"Harbin marque le retour de Woo Min-ho dans le cinéma d’espionnage et d’histoire. À travers l’assassinat emblématique d’Itō Hirobumi par le militant indépendantiste coréen Ahn Jung-geun, le réalisateur nous plonge dans les tensions et les enjeux de la Corée en 1909, entre colonisation japonaise et résistance nationale. Entre reconstitutions soignées, paysages glacés et suspense politique, Harbin promet un voyage immersif dans un moment clé de l’histoire coréenne."
"Le film se concentre plus précisément sur l’opération qui a permis au militant indépendantiste coréen Ahn Jung-geun d’assassiner Itō Hirobumi, gouverneur de Corée pour le compte du Japon, à la gare de Harbin, en pleine Manchourie hivernale. Cette séquence, à la fois dramatique et minutieusement reconstituée, constitue le cœur du film et illustre la tension extrême d’un acte historique porté par des convictions profondes. Woo Min-ho souligne avec soin l’héritage patriotique de l’action de Ahn, non de manière grandiloquente, mais en montrant l’homme derrière le geste : un individu soumis à la pression de l’histoire, conscient de la portée symbolique de son choix."
"Parallèlement, le récit développe une sous-intrigue subtile autour de la trahison et d’une seconde chance, qui agit comme un miroir du peuple coréen en quête de son identité propre. L’officier japonais que Ahn a épargné au début du film devient son poursuivant acharné, et la relation entre les deux personnages crée un écho moral fascinant : Ahn est confronté à une forme de justice et de revanche personnelle qui reflète la dualité de son engagement patriotique. Cette tension parallèle enrichit le récit, car elle illustre que les choix individuels ont des répercussions, tout en donnant au spectateur un repère psychologique et émotionnel qui dynamise le suspense."

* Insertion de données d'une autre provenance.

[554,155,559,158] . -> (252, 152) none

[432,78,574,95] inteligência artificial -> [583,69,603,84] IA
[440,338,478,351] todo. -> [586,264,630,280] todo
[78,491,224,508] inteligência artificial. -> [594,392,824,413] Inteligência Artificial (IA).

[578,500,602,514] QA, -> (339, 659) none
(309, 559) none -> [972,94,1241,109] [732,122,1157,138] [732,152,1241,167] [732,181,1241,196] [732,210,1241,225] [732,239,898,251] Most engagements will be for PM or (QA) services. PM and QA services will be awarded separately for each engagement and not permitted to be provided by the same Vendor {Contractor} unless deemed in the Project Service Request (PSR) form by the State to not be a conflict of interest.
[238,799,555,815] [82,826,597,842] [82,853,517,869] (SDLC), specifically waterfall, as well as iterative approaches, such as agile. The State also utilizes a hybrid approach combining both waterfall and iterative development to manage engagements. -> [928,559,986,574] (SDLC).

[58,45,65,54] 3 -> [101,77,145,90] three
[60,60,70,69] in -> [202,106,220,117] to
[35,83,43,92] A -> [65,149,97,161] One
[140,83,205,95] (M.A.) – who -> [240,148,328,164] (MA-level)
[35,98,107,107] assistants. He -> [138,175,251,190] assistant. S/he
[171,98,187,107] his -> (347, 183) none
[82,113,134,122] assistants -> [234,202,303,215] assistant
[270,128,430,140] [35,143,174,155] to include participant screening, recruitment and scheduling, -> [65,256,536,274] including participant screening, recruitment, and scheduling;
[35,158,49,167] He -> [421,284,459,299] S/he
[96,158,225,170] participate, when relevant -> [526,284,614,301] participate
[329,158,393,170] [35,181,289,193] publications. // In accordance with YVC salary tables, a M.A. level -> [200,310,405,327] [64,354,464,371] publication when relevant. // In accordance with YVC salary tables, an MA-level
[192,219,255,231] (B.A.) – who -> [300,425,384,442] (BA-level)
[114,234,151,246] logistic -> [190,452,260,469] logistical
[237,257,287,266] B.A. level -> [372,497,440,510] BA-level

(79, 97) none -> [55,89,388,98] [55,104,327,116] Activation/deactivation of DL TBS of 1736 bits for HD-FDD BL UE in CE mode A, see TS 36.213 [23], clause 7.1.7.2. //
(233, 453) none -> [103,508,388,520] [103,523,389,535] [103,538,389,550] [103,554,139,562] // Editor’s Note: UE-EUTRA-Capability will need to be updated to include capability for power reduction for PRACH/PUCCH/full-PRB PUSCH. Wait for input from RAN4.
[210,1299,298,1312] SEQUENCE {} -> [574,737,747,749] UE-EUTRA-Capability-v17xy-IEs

"Pour autant, Harbin ne rivalise pas toujours avec les sommets de la filmographie de Woo Min-ho. Le rythme est parfois laborieux, certaines scènes secondaires s’étirent inutilement, et plusieurs personnages manquent de profondeur, ce qui réduit l’impact émotionnel du récit. La narration reste par moments trop linéaire, privant le suspense de certaines respirations dramatiques qui auraient pu renforcer l’intensité, à la manière de L’Homme du Président. On aurait aimé que certaines séquences d’espionnage soient encore plus tendues ou plus audacieuses pour faire pleinement ressentir la dangerosité de la mission historique."